- _Work to do_:
1. Rewrite the passage on social networks from "Forty years ago, Stanley" to "steps or fewer.", putting "Wichita" in place of "Omaha".
2. Which people does the passage on social networks mention by name?

- _Page text_:
◇ ◇ ◇ ◇ ◇ ◇ ◇

Forty years ago, Stanley Milgram was mailing out parcels (kits with instructions and postage-paid envelopes) to a hundred people in Omaha, working on his “six degrees of separation,” hoping maybe a few dozen adventuresome souls would participate. His quaint methods—ingenious though they were—would give him the famous theory, but not quite its proof. In 2011, the unprecedented and overwhelming scale of Facebook allowed us to see that he was indeed right: 99.6 percent of the 721 million accounts at the time were connected by six steps or fewer.
Today, network theory, working on data sets enabled by technology, shows how people can find new jobs, sort information from nonsense, and even make better movies. When they built their headquarters, Pixar famously put the only bathrooms in the building inside the central atrium to force interdepartmental small talk, knowing that innovation often comes from the serendipitous collision of ideas. Theirs was an application of “the strength of weak ties,” a concept postulated in the 1970s with samples in the dozens, but since amplified on new, robust network data: it tells us that it’s the people you don’t know very well in your life who help ideas, especially new ones, spread.2
Another long-held idea in network theory is “embeddedness.” One of its expressions is the amount of overlap in a pair of social graphs—Reshma’s and my embeddedness is simply how large the red portion of our graph is compared with the whole. Research using a variety of sources (e-mail, IM, telephone) has shown that the more mutual friends two people share, the stronger their relationship. More connections imply more time together, more common interests, and more stability. But unlike, say, telephone records, or even e-mail, online social networks attach rich data to a graph’s edges and nodes (not unlike how dating sites have taken the timeless ritual of courtship and added age and beauty as variables to study) and of course Facebook is the richest such network ever created. The effects of that richness are just being felt.
Social-graph analysis began as, and largely remains, a matter of “who knows who.” The scope of Facebook data—you can go many degrees deep with practically no added effort—is starting to turn that on its head. For relationships, and romantic relationships specifically, this data has recently enabled a new, powerful measure of how strong a bond between two people is. It turns out your lives should not just be intertwined but intertwined in a specific way. And, rare among network analysis metrics, who doesn’t know who is the important quantity.
Two scientists, Lars Backstrom and Jon Kleinberg, working through 1.3 million couples from Facebook, established the idea in a 2013 paper. Their measure was based on counting the number of times a person and her spouse functioned as the bridge between disjointed parts of their network as a couple. Here’s what I mean: the graph on the left below is a hunky-dory scene, more or less everybody knows one another; it is very highly embedded. But the stronger marriage is on the right. There, the couple, A and B, are the sole connectors for the two cliques around them:
This probably feels a little strange—why would you want your network to be more fractious but for you and your spouse? But like the best ideas, it plays out intuitively in real life. For example, going back to my own story, Reshma’s cousin Sheel is highly embedded in her life. The two of them grew up together, and he, like she does, has connections to virtually every member of their large extended family, including many people I don’t even know. They’ve known each other their entire lives, whereas Reshma and I have been married for only seven years. Sheel and Reshma’s relationship as a central pair would function much like my left-hand example above. However, Sheel doesn’t know Reshma’s coworkers. He doesn’t know the members of Reshma’s dance troupe. He doesn’t know Reshma’s friends from college. I know them all, and what’s more, I am the only other person in her life these three distinct groups have in common, at least directly. For these groups, we embody the ideal on the right. It’s worth noting that if, for example, Reshma and I worked together, or she didn’t dance, or we went to the same college, we could not play the role we do in each other’s networks.

◇ ◇ ◇ ◇ ◇ ◇ ◇

- _Source material_:

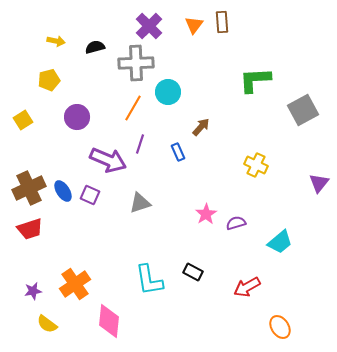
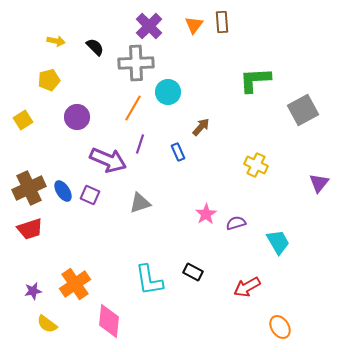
black semicircle: rotated 60 degrees clockwise
cyan trapezoid: moved 2 px left; rotated 80 degrees counterclockwise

◇ ◇ ◇ ◇ ◇ ◇ ◇

- _Task responses_:
1.
Forty years ago, Stanley Milgram was mailing out parcels (kits with instructions and postage-paid envelopes) to a hundred people in Wichita, working on his “six degrees of separation,” hoping maybe a few dozen adventuresome souls would participate. His quaint methods—ingenious though they were—would give him the famous theory, but not quite its proof. In 2011, the unprecedented and overwhelming scale of Facebook allowed us to see that he was indeed right: 99.6 percent of the 721 million accounts at the time were connected by six steps or fewer.

2. Stanley Milgram, Reshma, Lars Backstrom, Jon Kleinberg, Sheel